- [Text block]

What does 'cold' mean? What does 'warm' mean?


Aside from the 8 year old 'hey go open a window' replies; explain a 'cold' sounding cable? A 'warm' sounding amp?

Moreover: do we all assume these are terms we universally nod our heads to in agreement, whatever they are? 
zufan

Showing 5 responses by mahgister

Warm: my metaphorical hand... where they may go in dream but must not go in reality for the time being.... 🙃
You are not alone, rejoice! 😊

But audio experience cannot be reduced to these qualifications....They are too gross...Audio experience is linked to the more deep question : Is the recording of this piano timbre like my audio system render it to my ears, in my room acoustic, is this piano timbre natural ? Neither cold nor warm, just right and more neutral than not ,and natural like in real life experience?

This is the question....

Happy New Year geof3....
Cold and warm are subjectively attributed to sound but anyway very real experience of perceived sound phenomena....

- [Given entries]
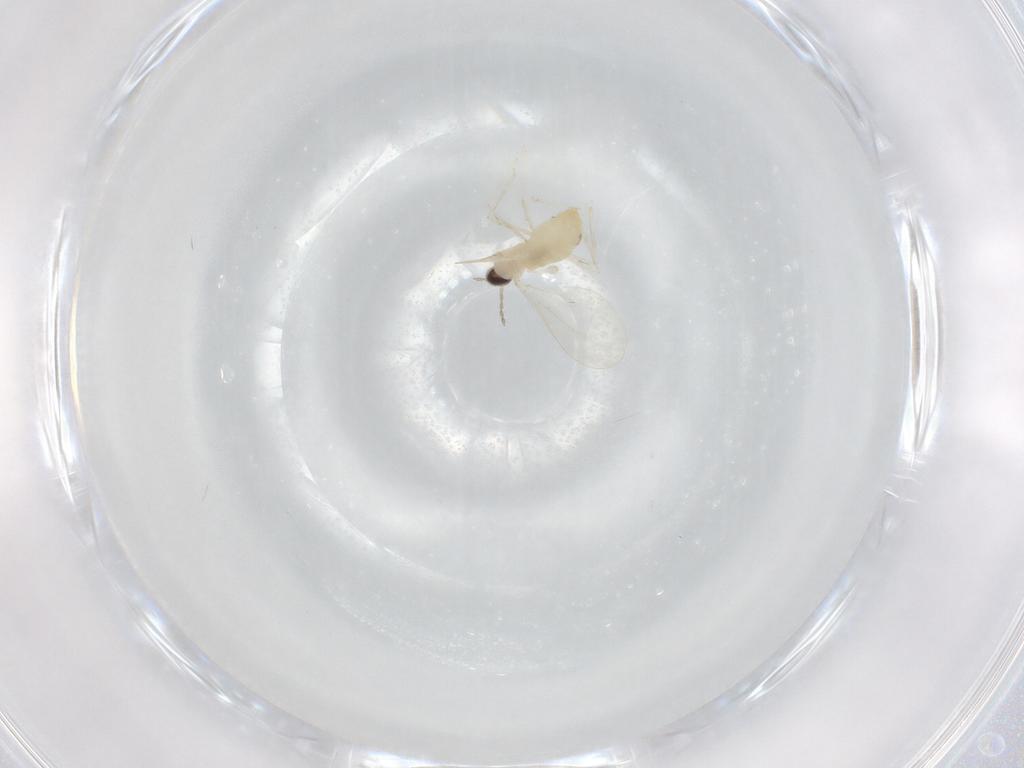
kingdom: Animalia
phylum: Arthropoda
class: Insecta
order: Diptera
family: Cecidomyiidae
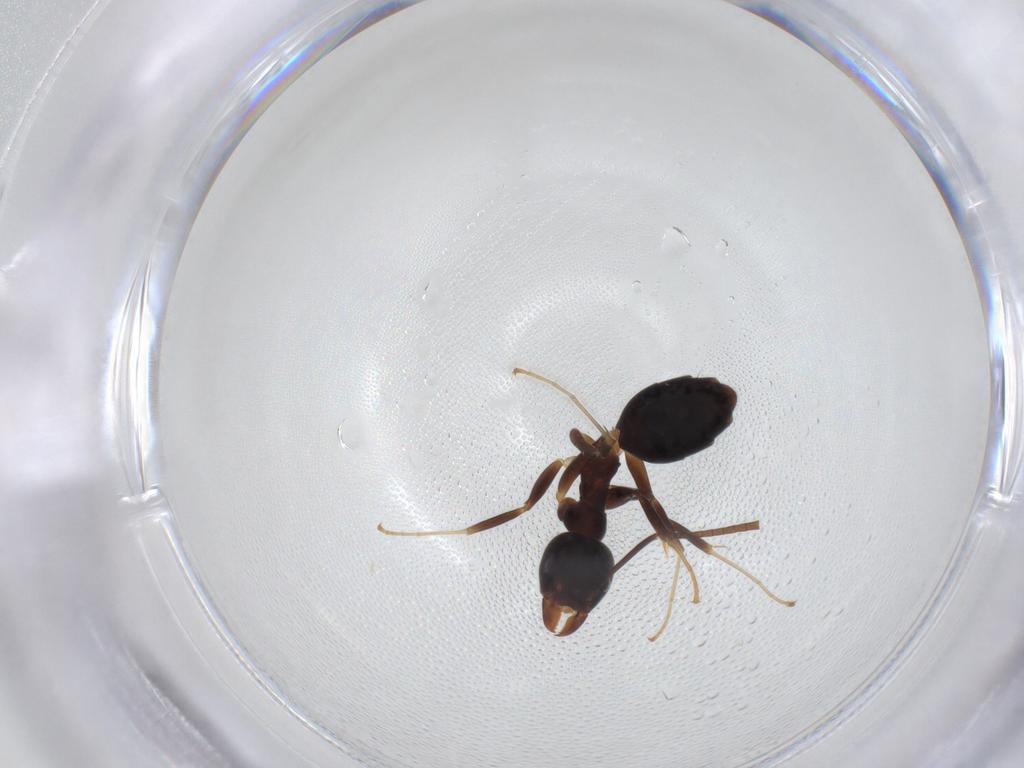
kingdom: Animalia
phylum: Arthropoda
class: Insecta
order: Hymenoptera
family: Formicidae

- [Work instructions] In the forum thread about "cold" and "warm" sound, how many responses by mahgister does it say are shown?

- [Worked solution] Five.